In the order, Frank granted the government's request to
dismiss the lawsuit filed last March by Key Medical Supply Inc,
a family-owned Minnesota company that supplies specialty medical
equipment to the developmentally disabled, including customized
feeding tubes that enter through a patient's stomach.
Key Medical Supply argued that the new competitive bidding
program, scheduled to take effect in Minneapolis and St. Paul in
July, would destroy much of the company's business and prevent
people with developmental disabilities from having continued
access to crucial equipment and supplies.
The bidding program implemented by the Centers for Medicare
and Medicaid Services aims to slash the prices Medicare has to
pay for certain medical equipment and supplies. The program is
being phased in gradually across the country and is already in
effect in nine states, including Florida, Pennsylvania and
California. By July 1 it will go into effect in 91 new
metropolitan areas, which include 21 that were added by the
Affordable Care Act.
The new program caps what Key Medical Supply would be
reimbursed for a specialty tube at less than $40, considerably
less than what one costs to acquire, the suit said. The
custom-fit tubes have advantages over conventional tubes, which
are long and protruding and carry a risk of being accidentally
pulled out.
'DELAYS IN ACCESS'
In his order, Frank said the government appeared to be
indifferent to the fact that people with disabilities have a
clear need for the custom-fit tube, given that people with
mobility or coordination difficulties may be more prone to
accidental removal.
Nevertheless, he found that Congress had intentionally
prevented courts from reviewing the program.
"Half of Key Medical Supply's supply revenue is at risk,"

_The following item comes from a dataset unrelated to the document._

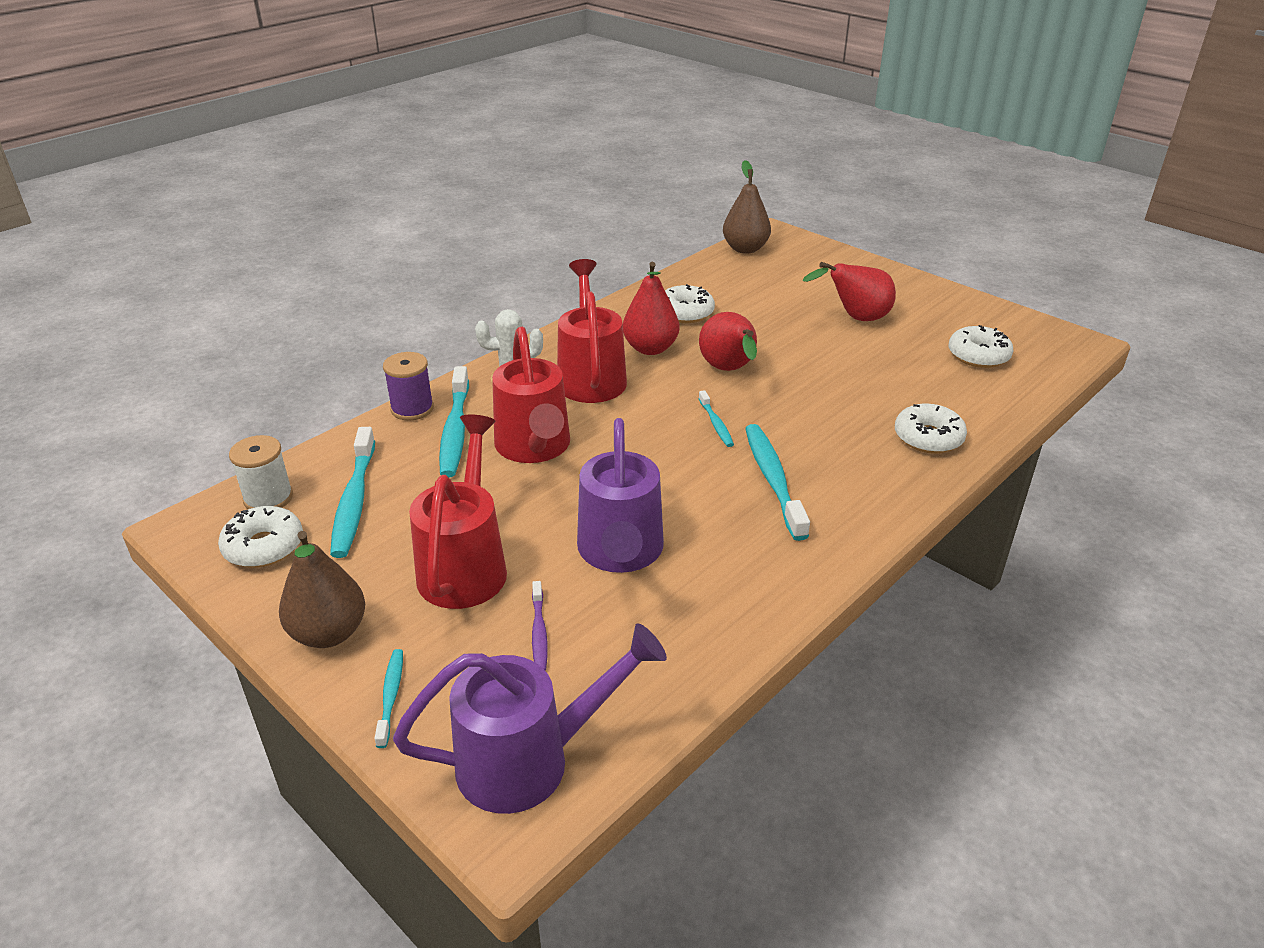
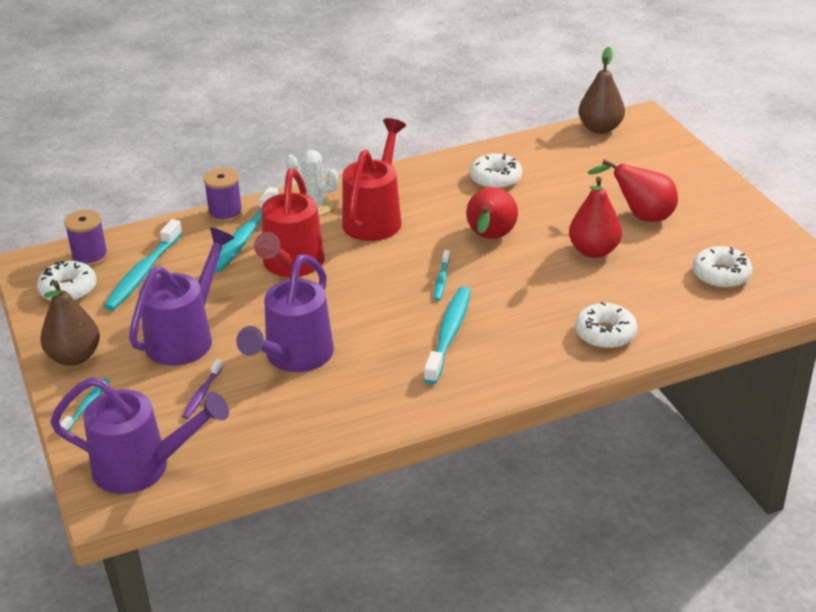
camera: 25 degrees right, 0 degrees up
(268, 498) = (90, 257): white spool -> purple spool
(465, 565) = (185, 337): red watering can -> purple watering can
(650, 348) = (441, 204): red pear -> red pear (593, 251)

said the company's lawyer, Samuel Orbovich of Fredrikson &
Byron. He said the company may have to refocus its business as a
result of the new program, but that it is not considering
bankruptcy protection. Filing an appeal with the 8th U.S.
Circuit Court of Appeals is also an option, he said.
The Department of Health and Human Services did not
immediately respond to a request for comment.
The Centers for Medicare and Medicaid Services has estimated
that the program will save Medicare $25.7 billion and patients
$17.1 billion between 2013 and 2022.
Alexandra Bennewith, a vice president for the United Spinal
Association, which represents people with spinal cord injuries
and disease, welcomed the judge's strong response, even though
he rejected the challenge.
The competitive bidding program, in places where it has gone
into effect, has already impaired patients' access to
wheelchairs, oxygen equipment and other supplies, Bennewith
said.
"It all comes down to delays in service and delays in
access. We really want to see this fixed," she said. The home
care community has been lobbying for legislation to improve the
program, which is expected to be introduced in 2013, she said.
The case is Key Medical Supply Inc v. Sebelius, U.S.
District Court for the District of Minnesota, No. 12-752.
For Key Medical Supply: Samuel Orbovich of Fredrikson &
Byron.
For Sebelius: Clifford Reeves, Friedrich Siekert and Gregory
Dworkowitz of the Justice Department.